The payments software company ACI Worldwide Inc., making headway on its cost-cutting efforts, said Thursday that sales remain strong despite the struggles of its bank customers.

ACI swung to a third-quarter profit of $1.7 million from an $8.6 million loss a year earlier. Its revenue grew 28%, to $108.6 million, helped by term renewal deals and top-line revenue recognition from customers that have gone live with its software.

Per-share earnings of 5 cents missed the average analyst estimate by a penny.

Philip G. Heasley, ACI's president and chief executive, said the New York company has tried to remain disciplined in "an extremely volatile financial services environment."

"Even in a credit-constrained environment, it will continue to be critical for the payments side of the banks to achieve further productivity improvements," Mr.
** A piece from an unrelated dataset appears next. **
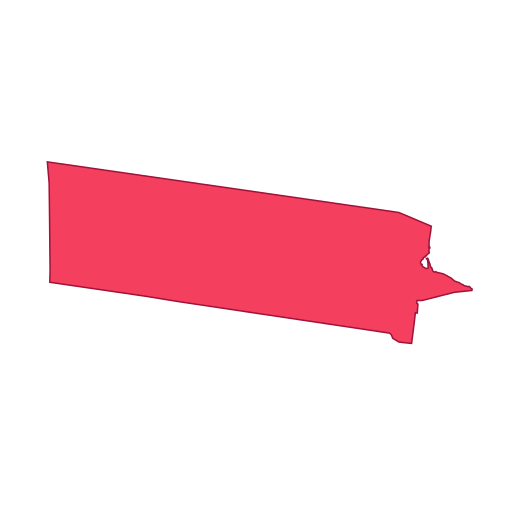 Gagaifomauga II, Gaga'ifomauga, Samoa, rotated 97°
{"feature_id": "51752279B51367049300585", "entity_name": "Gagaifomauga II", "entity_type": "district", "adm_level": 2, "iso_a3": "WSM", "parent_name": "Samoa", "parent_adm1": "Gaga'ifomauga", "projection": "robinson", "projection_center": [-172.418, -13.533], "detail": "fine", "context": "isolated", "style": "filled", "palette": "rose", "viewbox_px": 512, "rotation_deg": 97, "n_neighbors": 0, "source": "geoboundaries", "source_scale": "gbopen_adm2", "svg_char_len": 1431}
<svg xmlns="http://www.w3.org/2000/svg" viewBox="0 0 512 512"><g transform="rotate(97 256 256)"><path d="M309.4,361.0L310.7,327.6L312.8,248.0L316.3,113.9L317.7,112.1L320.3,110.6L321.0,110.3L321.7,108.8L324.0,103.6L324.0,98.9L323.8,90.9L304.4,90.8L300.8,90.8L293.0,90.9L293.0,89.0L284.0,89.4L283.4,90.8L280.5,90.7L280.0,85.9L267.9,54.8L263.9,37.5L262.5,37.4L261.9,38.6L260.5,40.2L260.2,40.8L260.6,41.7L260.3,43.3L260.1,45.7L259.2,47.2L259.0,48.3L258.3,50.0L257.6,51.0L257.4,52.7L256.6,55.9L255.8,57.2L254.2,59.5L253.1,62.3L252.4,63.9L251.0,67.5L250.7,69.3L250.2,74.5L249.6,75.6L250.1,76.2L250.0,77.5L249.9,78.0L249.2,78.7L247.0,79.8L246.4,80.0L245.7,81.0L243.8,82.2L242.9,82.2L242.1,82.9L237.8,84.9L237.3,85.2L237.5,86.1L237.9,86.5L238.9,85.3L241.4,84.7L242.4,84.3L243.6,84.3L246.7,83.6L247.0,84.0L247.7,85.7L247.7,86.3L247.0,87.2L246.3,89.1L246.1,89.2L245.2,90.1L244.3,90.0L243.9,90.4L244.0,91.1L242.9,91.9L241.4,91.8L240.5,91.3L239.7,91.1L239.3,90.4L238.8,90.2L238.4,89.6L237.7,89.8L236.8,89.2L236.5,88.2L236.1,87.8L235.4,87.9L234.9,86.7L233.8,86.5L233.1,85.8L232.3,84.7L231.2,84.4L230.1,84.9L228.7,85.1L227.6,84.9L227.0,84.4L226.3,84.5L226.6,85.3L225.9,85.7L225.0,85.3L224.5,85.5L223.1,85.7L219.6,86.0L218.2,85.9L213.7,85.8L211.0,85.6L205.7,85.7L205.1,85.6L195.4,119.5L188.0,474.6L208.9,470.2L229.6,467.4L250.5,464.6L267.1,462.4L295.6,458.6L307.2,457.5L309.4,361.0Z" fill="#f43f5e" stroke="#9f1239" stroke-width="1.5"/></g></svg>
Heasley said during a conference call with analysts to discuss the earnings report.

ACI makes payments applications that banks around the world use for wire transfers, automated clearing house transactions, and card processing.

During the call, J. Ronald Totaro, an ACI senior vice president, displayed a slide on its Web site showing that of 11 large U.S. financial companies caught up in the financial crisis, all but one use ACI systems. It also showed that all the major banks involved in the ongoing wave of bank consolidation, both buyers and sellers, are its customers.

"What this implies is our large banking customers are growing even bigger," Mr. Totaro said. "Any software that aids in moving money around is a highly relevant tool in these economic times."

Scott Behrens, ACI's principal financial officer, said that under ACI's bookkeeping policies, it keeps track of sales and backlog until the customers go live, when it begins to recognize the revenue under generally accepted accounting principles.